1.10. Parallel Governance: Regex Library vs. Compute Method Registry
Both regex specs and compute methods are compliance-critical. They control what AI is allowed to output (regex) and how it derives numbers (compute methods). To prevent drift or hidden changes, ZAYAZ enforces the same governance lifecycle for both artifacts.
Comparison Table
| Dimension | Compute Method Registry | Regex Library |
|---|---|---|
| Identifier | (method_id, version) composite key | (regex_name, version) composite key |
| Schema | JSONB: input, options, output schema | JSON: pattern, description, compliance tags |
| Lifecycle Stages | Proposal → Validation Harness →Governance Review → Promotion | Proposal → Validation Harness → Governance Review → Promotion |
| Versioning | Semantic versions (v1.0.0, v1.1.0…) allow side-by-side rollout | Semantic versions (v1.0.0, v1.1.0…) allow safe migrations |
| Deprecation Policy | Old versions discoverable but flagged as deprecated | Old regex patterns discoverable but flagged as deprecated |
| Auditability | Every compute call logs (method_id, version) + provenance_id | Every AI output logs (regex_name, version) + provenance_id |
| Enforcement Surface | API layer (POST /compute/factor) | AI output validators + post-processing layer |
| Example | GHG.intensity v1.0.0 | citation_regex v1.3.0 |
Example: Citation Regex Parallel to Compute
- Compute Call
{
"method_id": "GHG.intensity",
"version": "1.0.0",
"inputs": { "scope1": 100, "scope2": 200, "revenue": 50 }
}
→ Deterministic result, logged with (method_id, version).
- Regex Enforcement
{
"regex_name": "citation_regex",
"version": "1.3.0",
"pattern": "\\[.+?:L\\d+-L\\d+\\]",
"description": "Ensure paragraph-level citations."
}
→ AI output must validate against this regex; failure = refusal.
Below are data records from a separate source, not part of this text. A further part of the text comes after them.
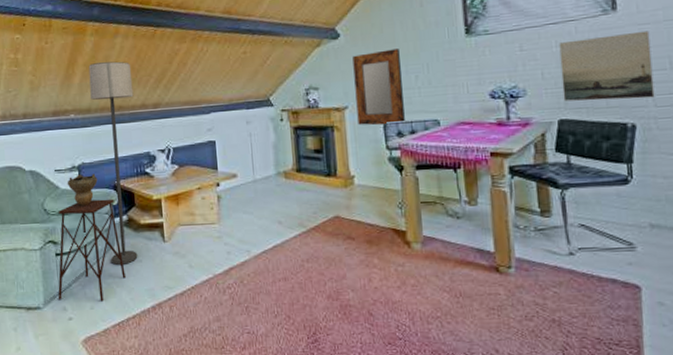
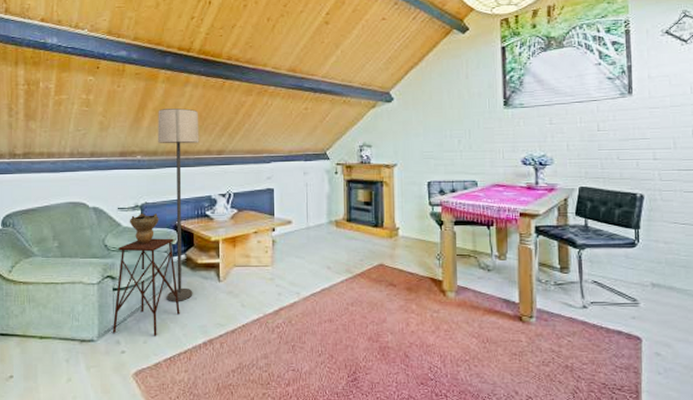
home mirror: present [352,49,405,126] -> none [404,115,447,183]
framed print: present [559,30,655,102] -> none [583,114,660,173]

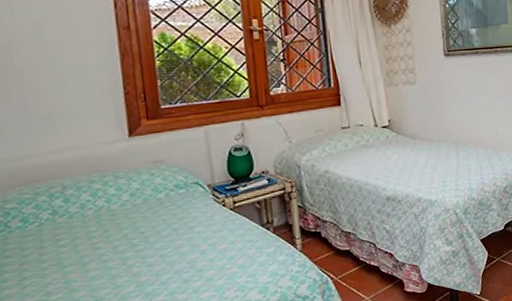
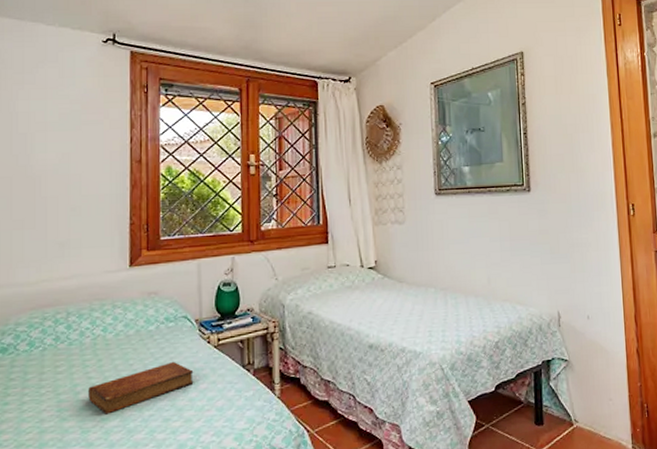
bible: none [97,225,212,282] -> present [88,361,194,415]

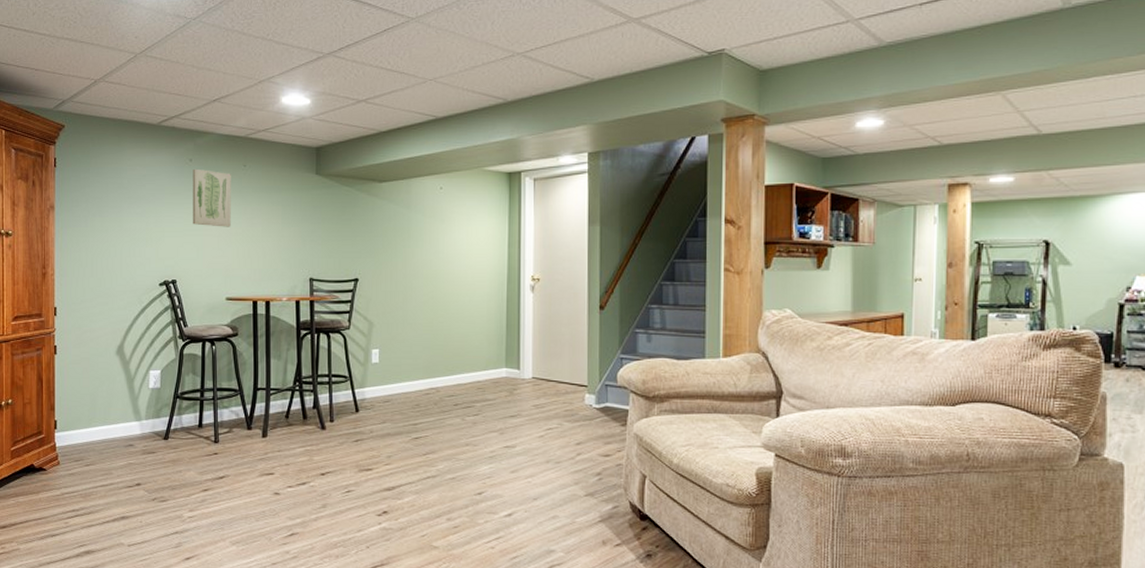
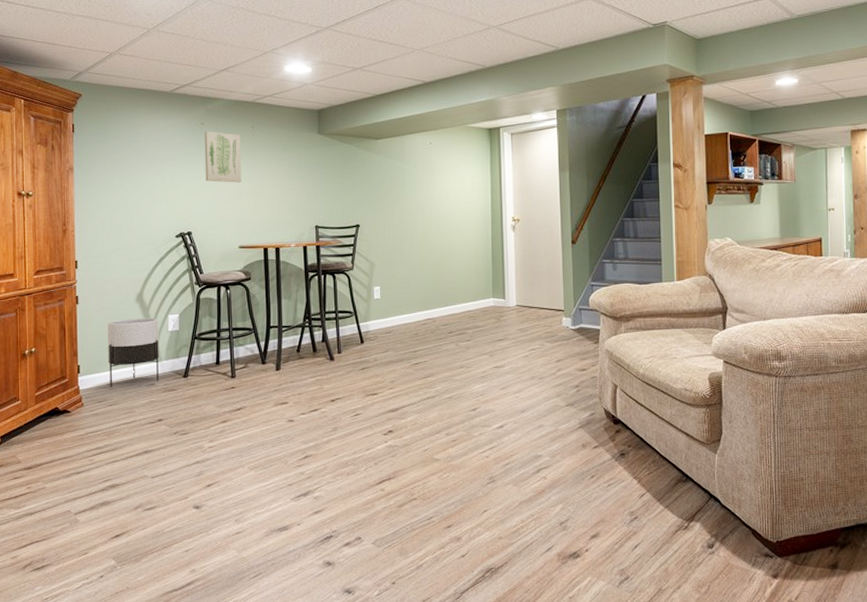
planter: none [86,373,139,447] -> present [107,318,160,388]

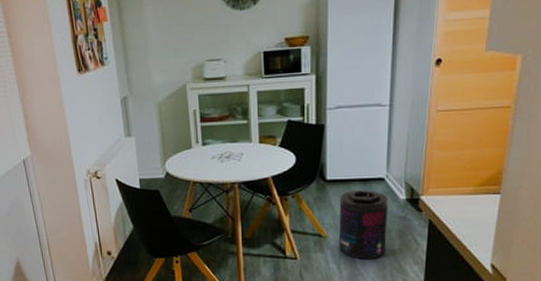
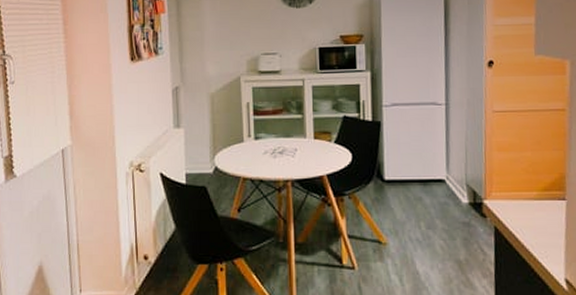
supplement container: present [338,190,388,259] -> none [399,192,451,270]

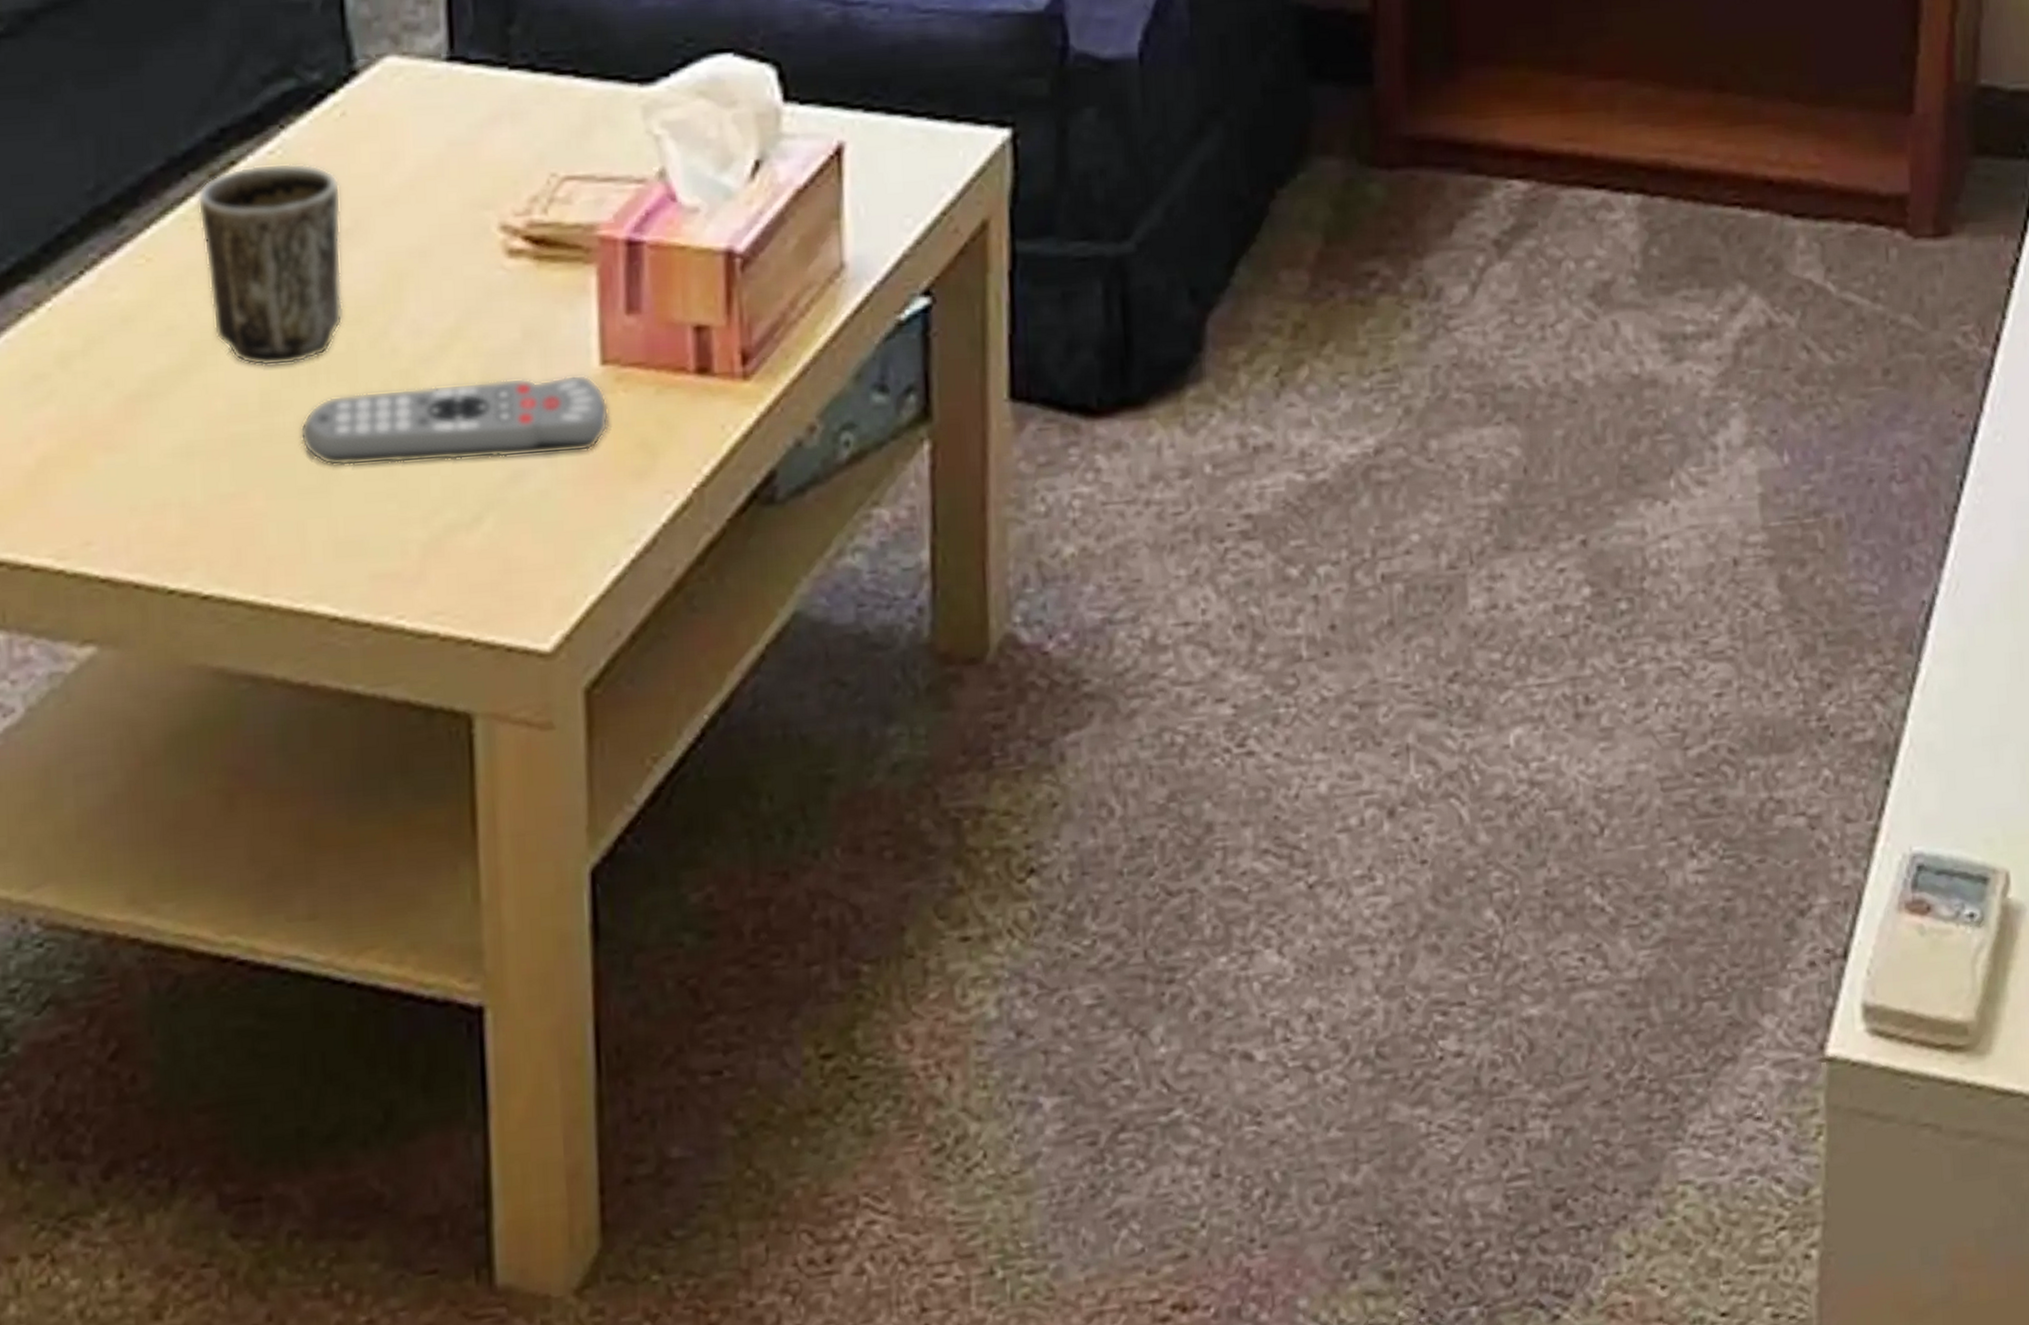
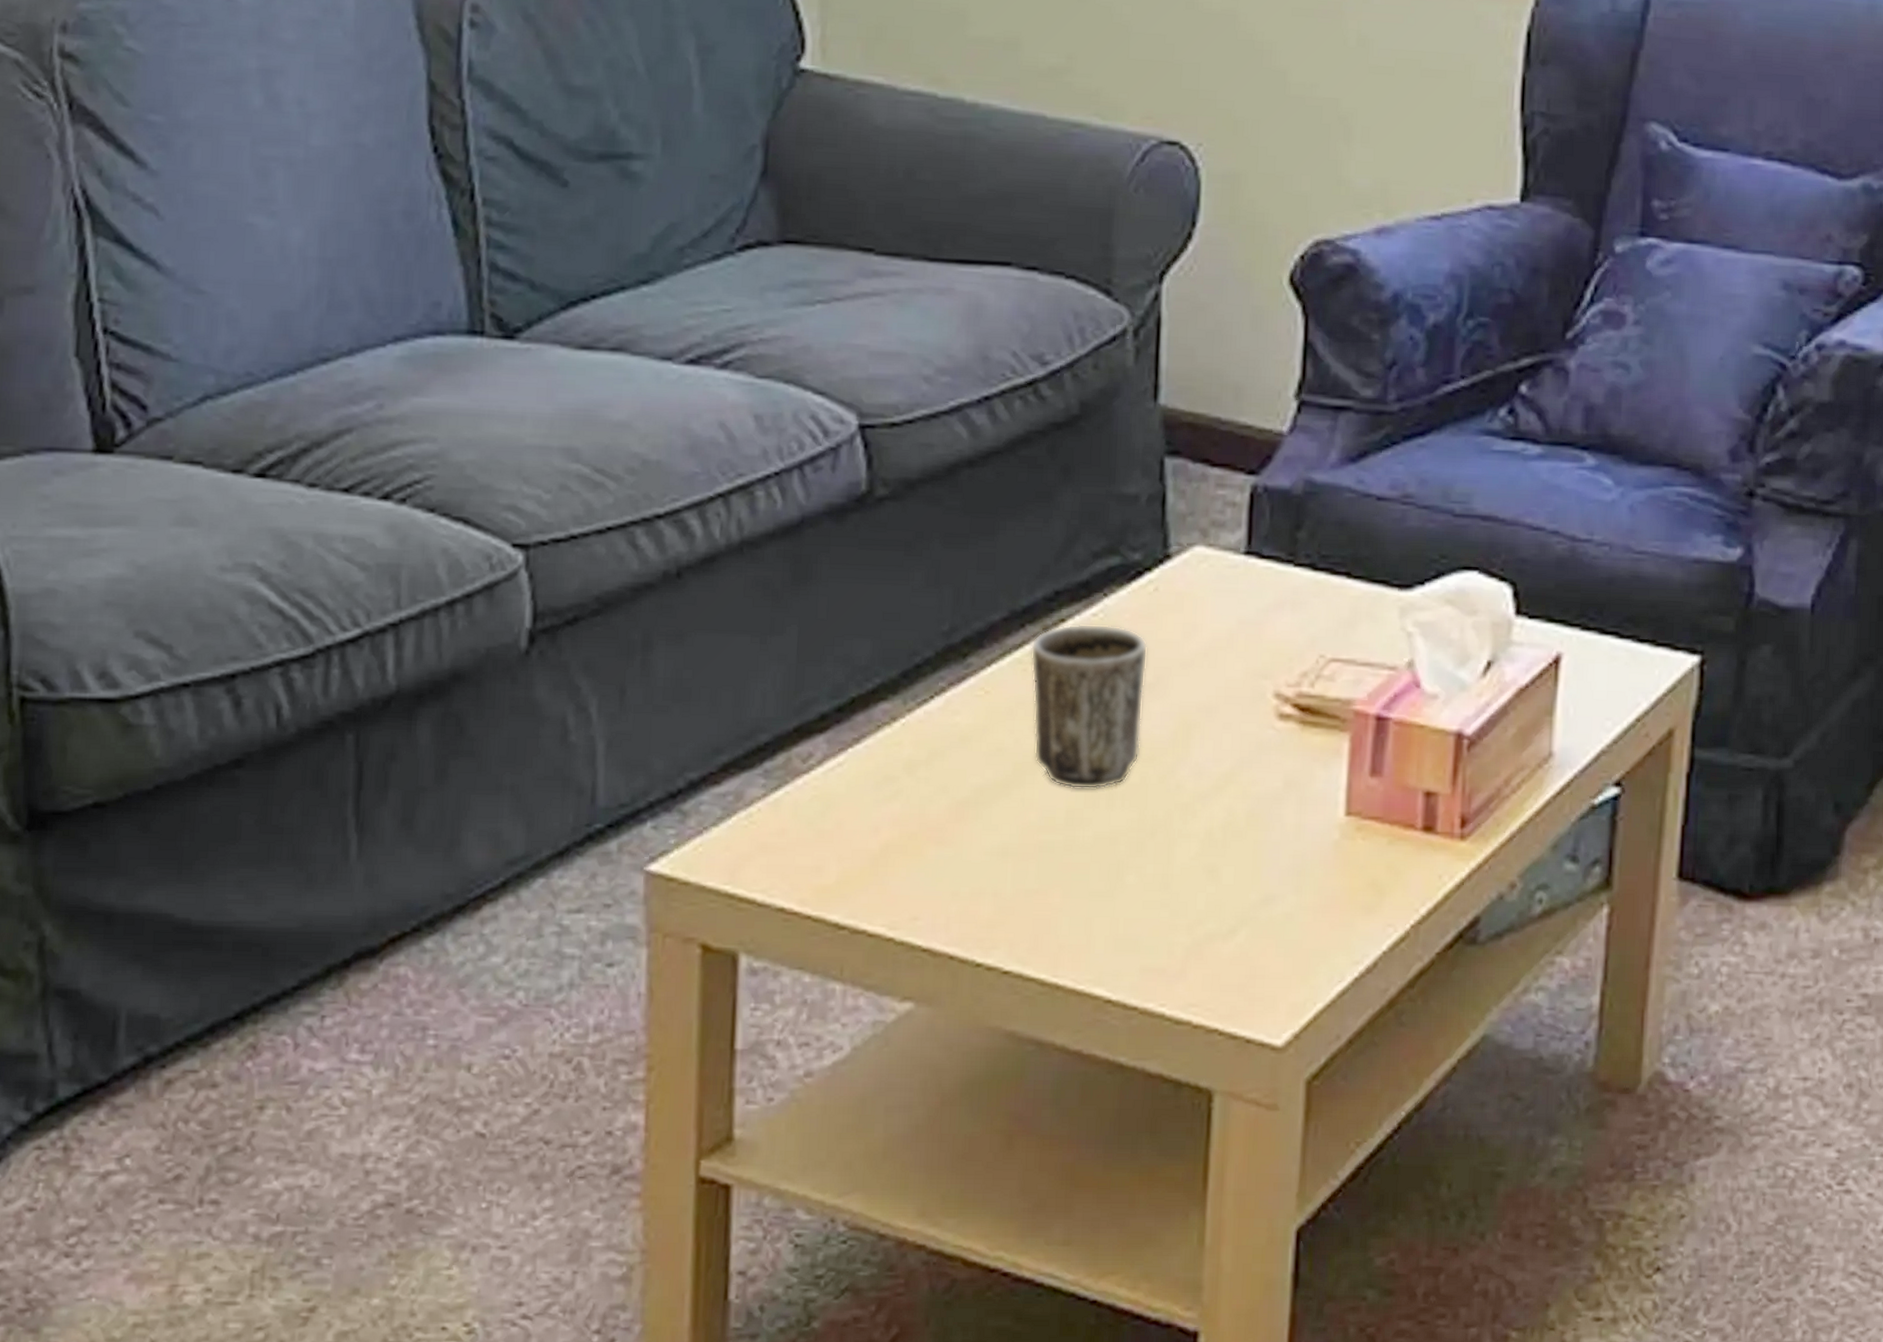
remote control: present [300,374,609,466] -> none [1095,818,1349,885]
Unified Lifecycle Contract
- Proposals: Both live in Git PRs.
- Validation Harness: Both run regression tests.
- Governance Review: AI Governance Committee approves or rejects.
- Staging: Both tested in shadow AI runs before promotion.
- Promotion/Deprecation: Both follow the same semantic versioning + allowlist pattern.
1.11. Closing Notes
Regex and Extractor Specs form the first compliance lock in the ZAYAZ AI pipeline. They ensure that:
- AI cannot drift into unsupported formats.
- Outputs are machine-extractable, schema-compatible, and auditable.
- Every disclosure, from Scope 1 to Scope 3, starts with validated tokens before being packaged into JSON (§27), transformed into XBRL (§27.4), and exported to verifiers/regulators.